Antes de realizar a ECMO, Lissa passou por outros procedimentos para que o quadro clínico fosse revertido. “Tentaram vários tipos de tratamento, mas sem sucesso. Fui para a UTI, precisei ser intubada. No último dia do ano, comecei a usar a ECMO. Foram 11 dias com o equipamento, dos 16 que fiquei na UTI. Foi o que realmente salvou minha vida”, afirmou a enfermeira que teve alta em 21 de janeiro, mas se recuperou totalmente depois de mais um mês de fisioterapia para recuperar a capacidade motora. “Tinha dificuldade de andar, no começo. Hoje, já estou recuperada e retomei até ao trabalho”, contou.

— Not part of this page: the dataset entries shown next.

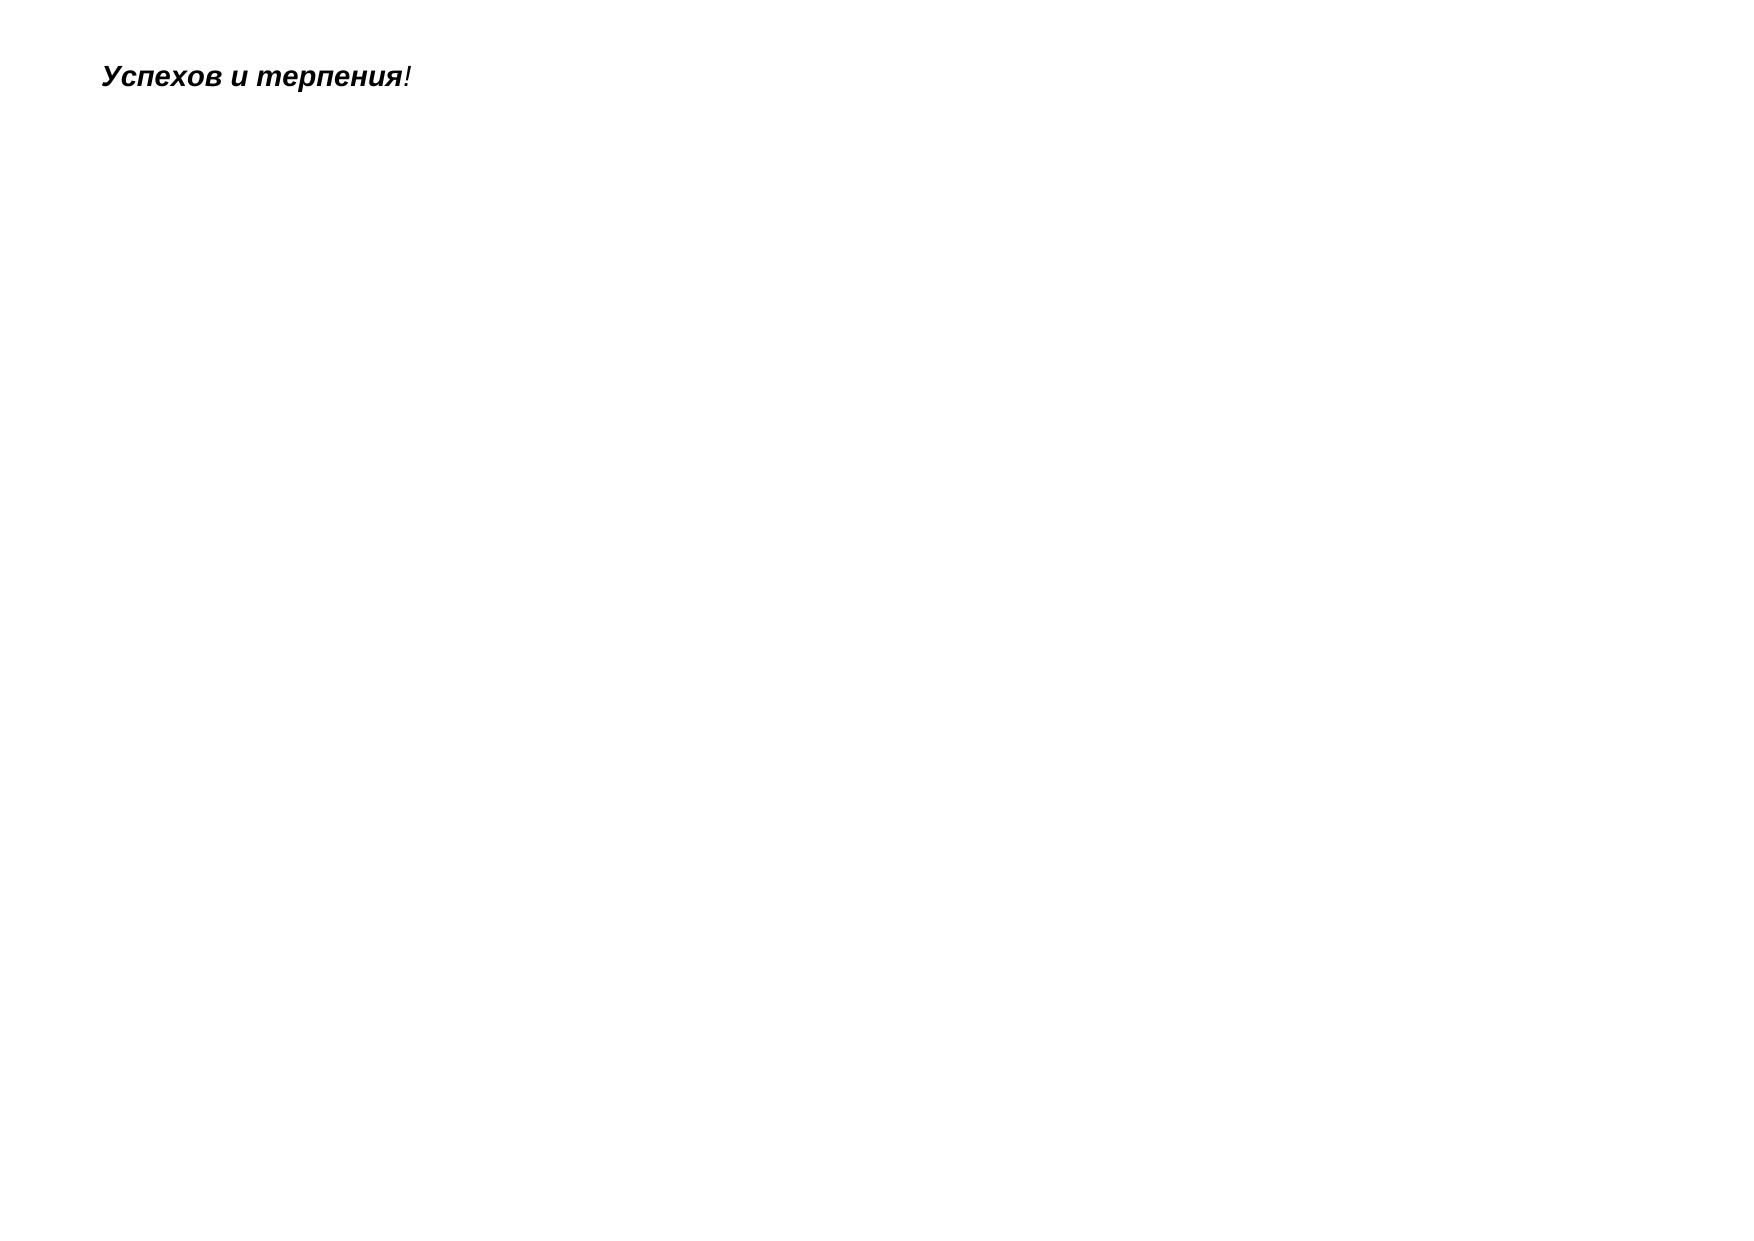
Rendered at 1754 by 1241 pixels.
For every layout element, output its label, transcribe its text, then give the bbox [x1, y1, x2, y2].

text Успехов и терпения! [59, 59, 555, 93]
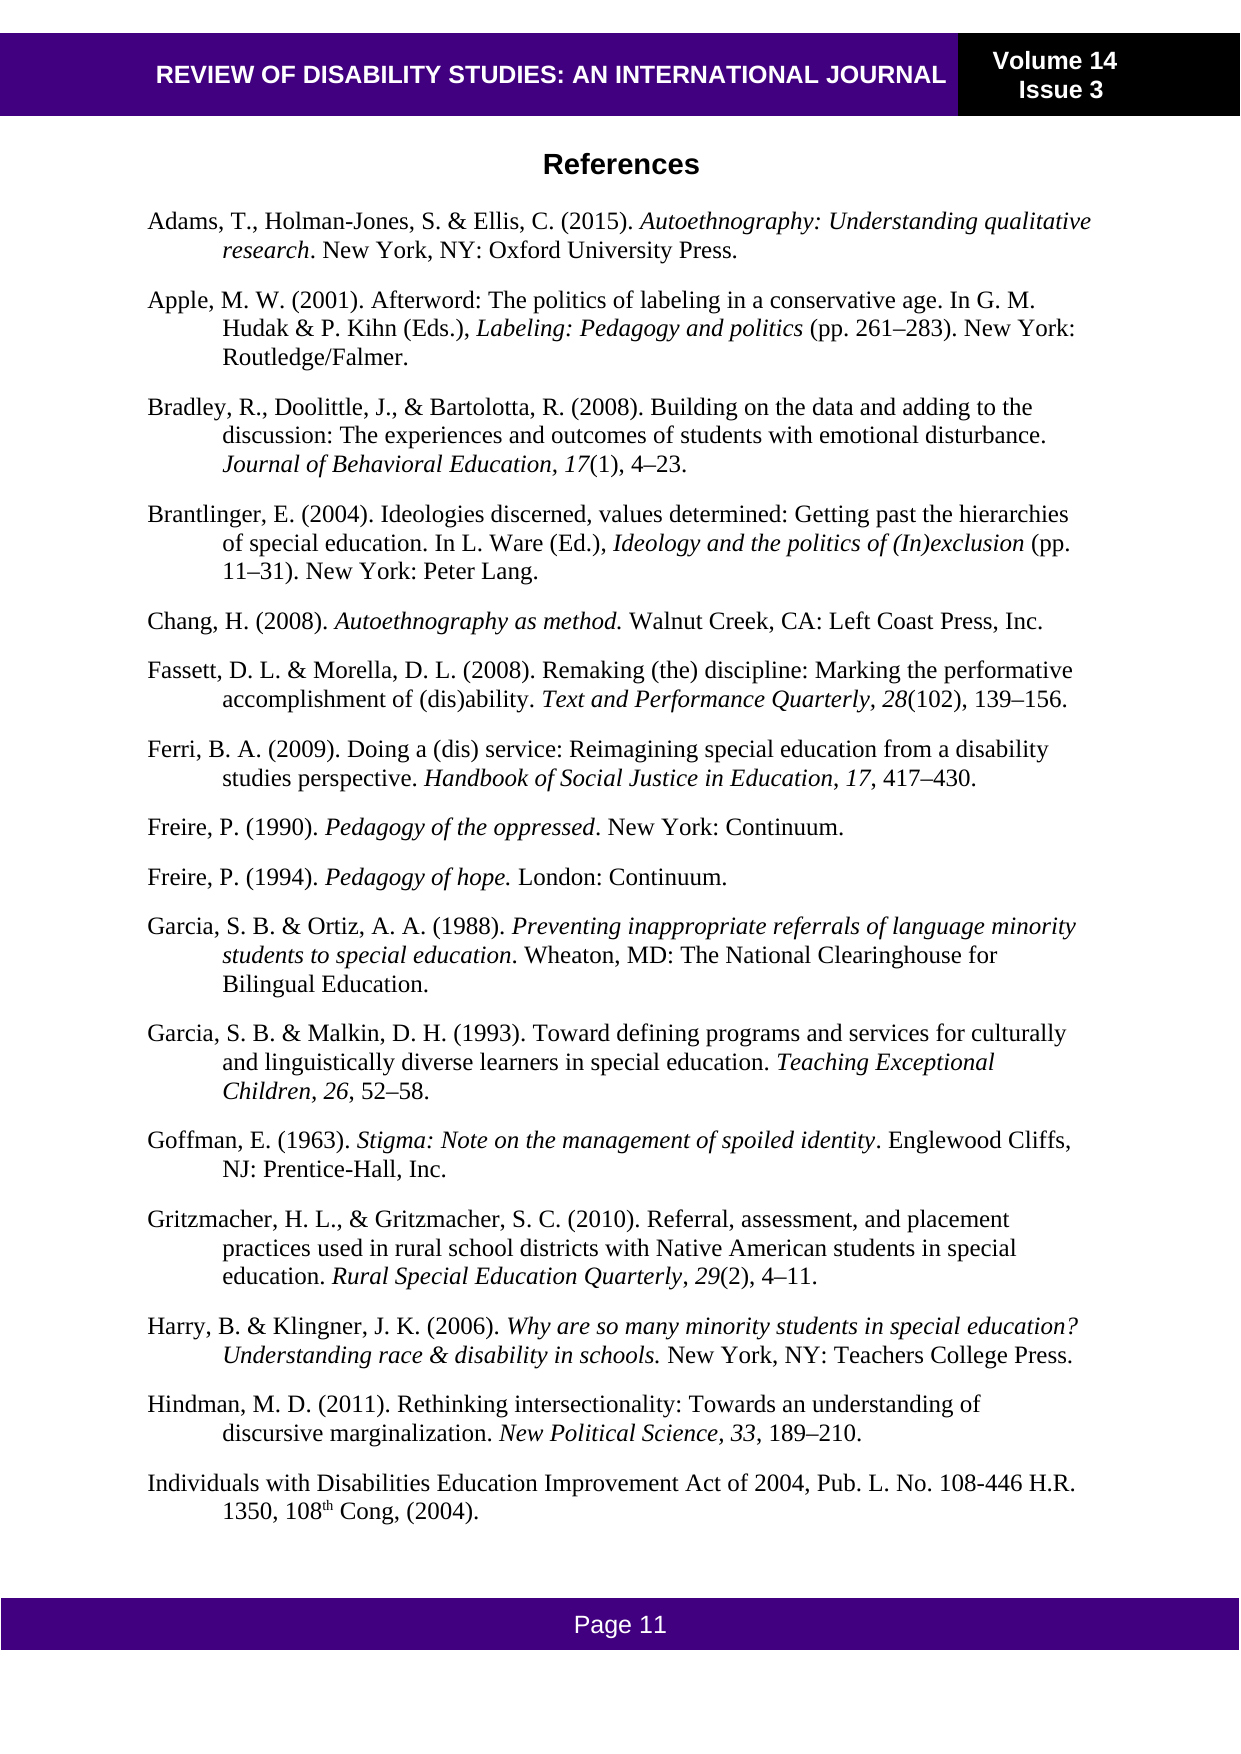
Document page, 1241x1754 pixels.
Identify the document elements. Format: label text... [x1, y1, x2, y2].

text Freire, P. (1990). Pedagogy of the oppressed. New York: Continuum. [147, 812, 1093, 841]
text Gritzmacher, H. L., & Gritzmacher, S. C. (2010). Referral, assessment, and placement practices used in rural school districts with Native American students in special education. Rural Special Education Quarterly, 29(2), 4–11. [147, 1204, 1093, 1290]
text Individuals with Disabilities Education Improvement Act of 2004, Pub. L. No. 108-446 H.R. 1350, 108th Cong, (2004). [147, 1468, 1093, 1525]
text Ferri, B. A. (2009). Doing a (dis) service: Reimagining special education from a disability studies perspective. Handbook of Social Justice in Education, 17, 417–430. [147, 734, 1093, 791]
text Garcia, S. B. & Malkin, D. H. (1993). Toward defining programs and services for culturally and linguistically diverse learners in special education. Teaching Exceptional Children, 26, 52–58. [147, 1018, 1093, 1105]
text Apple, M. W. (2001). Afterword: The politics of labeling in a conservative age. In G. M. Hudak & P. Kihn (Eds.), Labeling: Pedagogy and politics (pp. 261–283). New York: Routledge/Falmer. [147, 285, 1093, 371]
text Freire, P. (1994). Pedagogy of hope. London: Continuum. [147, 862, 1093, 891]
text Chang, H. (2008). Autoethnography as method. Walnut Creek, CA: Left Coast Press, Inc. [147, 606, 1093, 635]
text Garcia, S. B. & Ortiz, A. A. (1988). Preventing inappropriate referrals of language minority students to special education. Wheaton, MD: The National Clearinghouse for Bilingual Education. [147, 911, 1093, 998]
text Fassett, D. L. & Morella, D. L. (2008). Remaking (the) discipline: Marking the performative accomplishment of (dis)ability. Text and Performance Quarterly, 28(102), 139–156. [147, 656, 1093, 713]
text Hindman, M. D. (2011). Rethinking intersectionality: Towards an understanding of discursive marginalization. New Political Science, 33, 189–210. [147, 1389, 1093, 1447]
subtitle References [147, 147, 1093, 181]
text Harry, B. & Klingner, J. K. (2006). Why are so many minority students in special education? Understanding race & disability in schools. New York, NY: Teachers College Press. [147, 1311, 1093, 1368]
text Brantlinger, E. (2004). Ideologies discerned, values determined: Getting past the hierarchies of special education. In L. Ware (Ed.), Ideology and the politics of (In)exclusion (pp. 11–31). New York: Peter Lang. [147, 499, 1093, 585]
text Adams, T., Holman-Jones, S. & Ellis, C. (2015). Autoethnography: Understanding qualitative research. New York, NY: Oxford University Press. [147, 206, 1093, 264]
text Goffman, E. (1963). Stigma: Note on the management of spoiled identity. Englewood Cliffs, NJ: Prentice-Hall, Inc. [147, 1126, 1093, 1183]
text Bradley, R., Doolittle, J., & Bartolotta, R. (2008). Building on the data and adding to the discussion: The experiences and outcomes of students with emotional disturbance. Journal of Behavioral Education, 17(1), 4–23. [147, 392, 1093, 478]
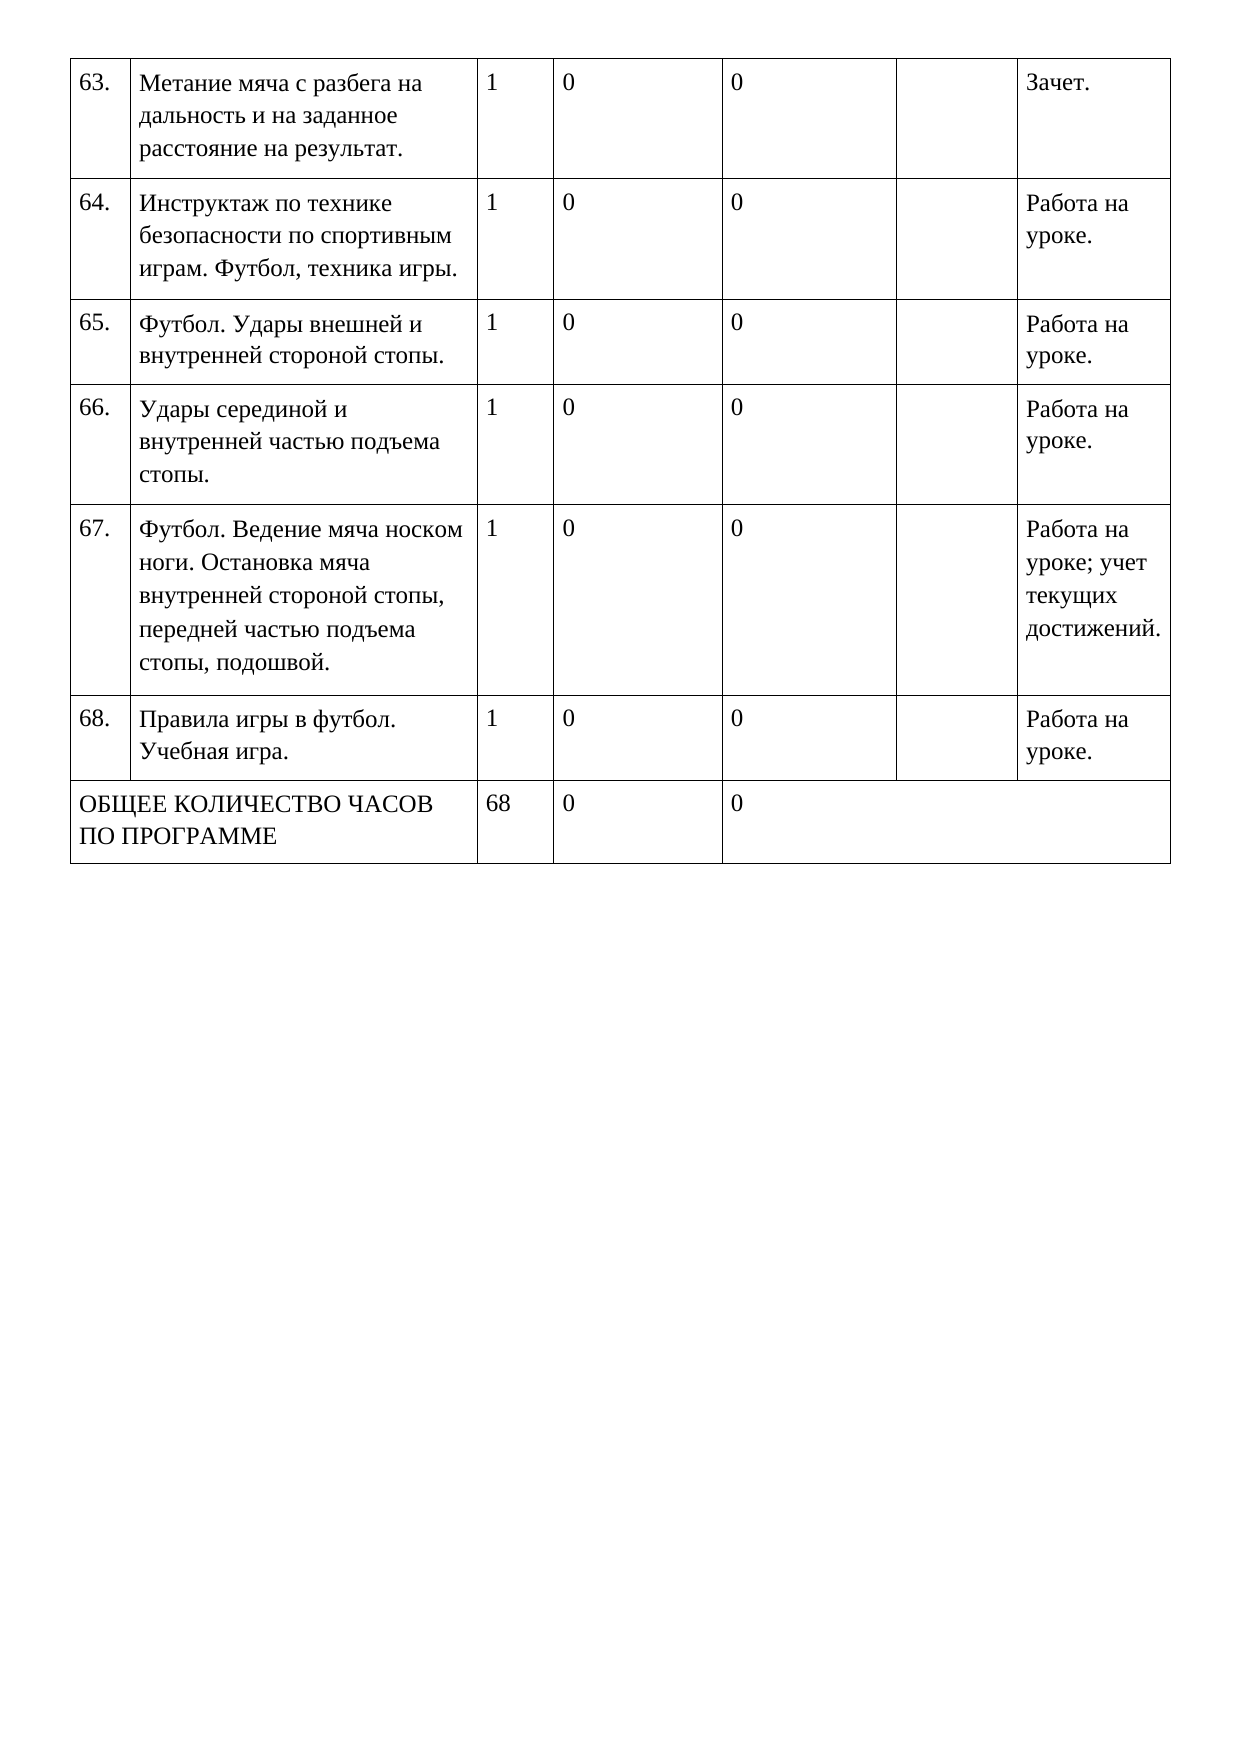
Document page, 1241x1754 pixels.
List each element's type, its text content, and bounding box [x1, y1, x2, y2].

Sobre custos, Lissa disse que, no início, teve problemas com a cobertura da terapia. “O plano de saúde cobriu as despesas de internação. A cobertura da ECMO foi negada, no início. Como não faz parte do rol de procedimentos da ANS, a operadora não queria cobrir. Somente depois que entrei com liminar na Justiça o convênio pagou”, explicou a enfermeira que preferiu não dar detalhes de valores.